Les munitions abandonnées sur le sol français par les belligérants des trois dernières guerres sont des déchets industriels en manque de filière. Elles sont soumises à des découvertes inopinées, des stockages confus, à des centres de destruction très éloignés des centres de “production”, et à des transferts inattendus – c’est ainsi qu’on retrouve des bombes dans les déchetteries, des grenades dans des sacs de patates originaires du nord de la France, un obus dans un lot de sable marin livré à un centre équestre -. La loi du silence s’applique à ces objets et substances. Il est impossible de connaître l’état des stocks des ex-munitions chimiques et dans le même temps des Armes de Destruction Massive sont quasiment abandonnées en plein champ, comme à Mars-la-Tour (54), en contradiction avec la Convention sur l’interdiction de la mise au point, de la fabrication, du stockage, de l’emploi des armes chimiques, et sur leur destruction. Ces abandons exposent l’environnement et la sécurité publique à des risques de pollution, de vols et de chantages. La construction et même la localisation d’une usine de destruction de ce type de munitions est toujours différée. Avant leur libération dans le civil, les emprises militaires désaffectées ne font l’objet que d’une dépollution de surface et de sub-surface jusqu’à 50 cm de profondeur, laissant aux promoteurs la responsabilité de la dépollution en sous-sol.
Les munitions chimiques dont le mode d’action est l’empoisonnement des populations civiles ou militaires, et les munitions conventionnelles dont le mode d’action est la destruction physique des personnes et des biens sont toutes des sources de pollution de l’air, des sols et des sédiments aquatiques. Les armes chimiques sont des armes pesticides, et les matières explosives se dégradent en DNOC (DiNitroOrthoCresol), un herbicide toxique connu depuis 1930 et interdit en Europe depuis 2000.

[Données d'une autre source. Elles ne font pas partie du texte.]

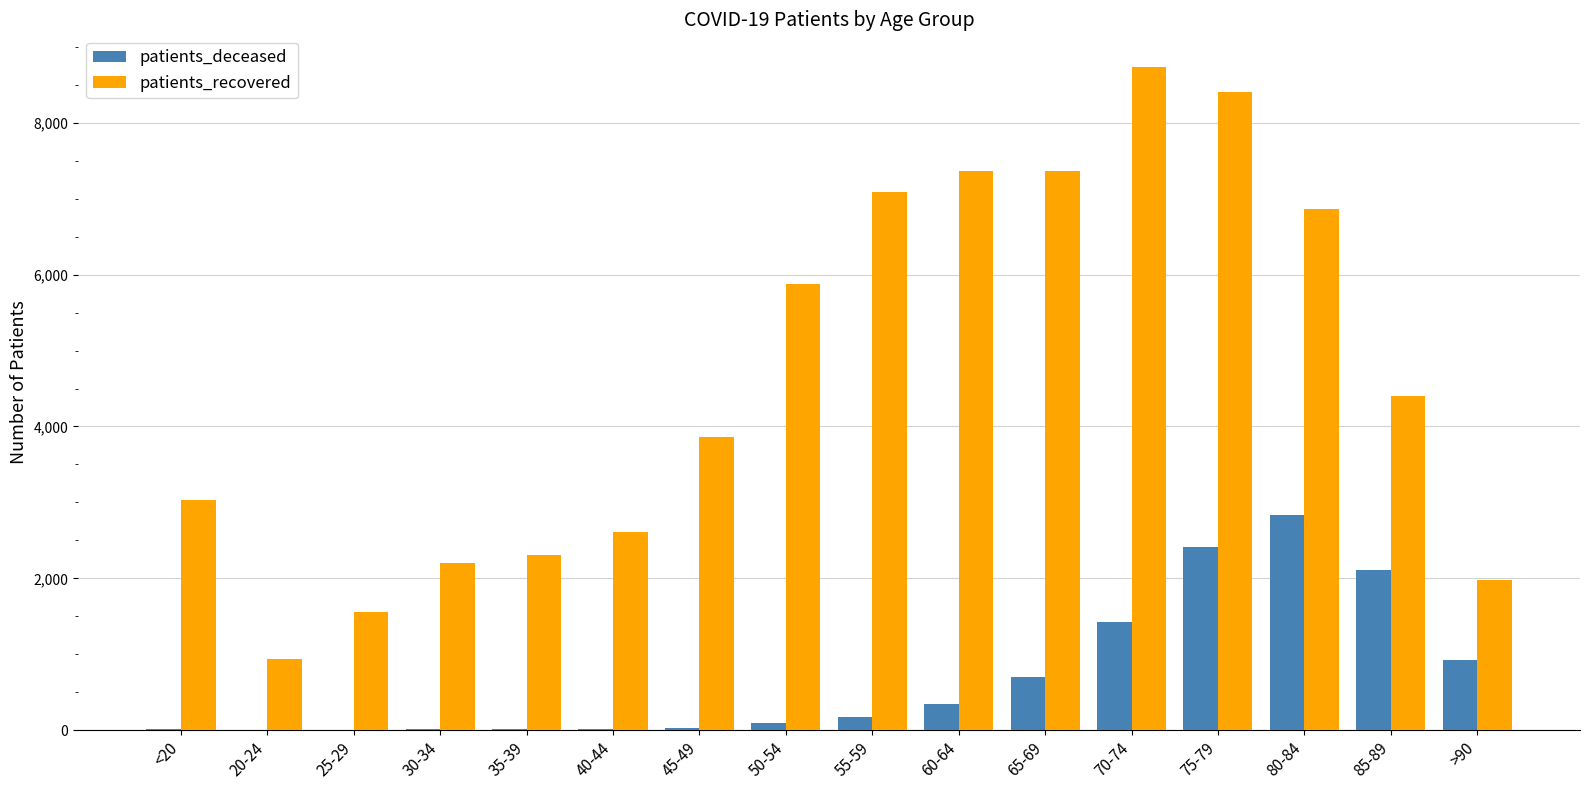

Is it true that patients_recovered equals 4408 at 85-89?

True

Les ouvriers de travaux publics, les agriculteurs, et les marins-pêcheurs sont les corporations les plus exposées aux vestiges de guerre. Dans les forêts, les jardins, sur les plages, au bord des rivières, les familles et les enfants sont les principaux acteurs de la remise à jour. Les travaux de dragage et d’extension portuaire révèlent des réservoirs pyrotechniques. Sur le chantier de Port 2000 au Havre, 60 munitions ont été relocalisées ou aspirées par les engins de dragage, dont des bombes françaises et anglaises, y compris une Tall Boy, la plus grosse bombe jamais utilisée sur un champ de bataille en Occident. Comme ces 60 cibles ont été relevées après que les constats d’achèvement des opérations de déminage aient été rendus par le Ministère de la Défense, elles n’ont fait l’objet d’aucune procédure d’alerte et d’évacuation auprès des habitants du Havre ou des usagers du port ! Ces agrégats de vestiges sous-marins menacent particulièrement les ports de la façade atlantique et le linéaire côtier entre Menton et Toulon; ces configurations sont explosives, elles mêlent souvent usines Seveso, bombes et tourisme.
Longtemps après, les guerres continuent à menacer et à tuer. Dans les régions marquées, Nord-Pas-de-Calais, Lorraine, Picardie, Normandie, Bretagne, Pays-de-la-Loire, Provence-Alpes-Côte d’Azur, il est souhaitable que plus d’informations pédagogiques soient distribuées dans le cadre de la gestion des déchets, sur le littoral, avant les chantiers, dans les milieux agricoles et scolaires. Les conditions de collecte, de transit, de stockage et de destruction des munitions explosives et chimiques imposent des investissements techniques, fonciers et financiers toujours reportés.150 démineurs récoltent, bon an, mal an, 300 t de munitions non explosées. Les pertes humaines ou les mutilations sont régulières parmi ce corps d’élite et chez les particuliers, inventeurs fortuits ou collectionneurs maniaques de vestiges de guerre.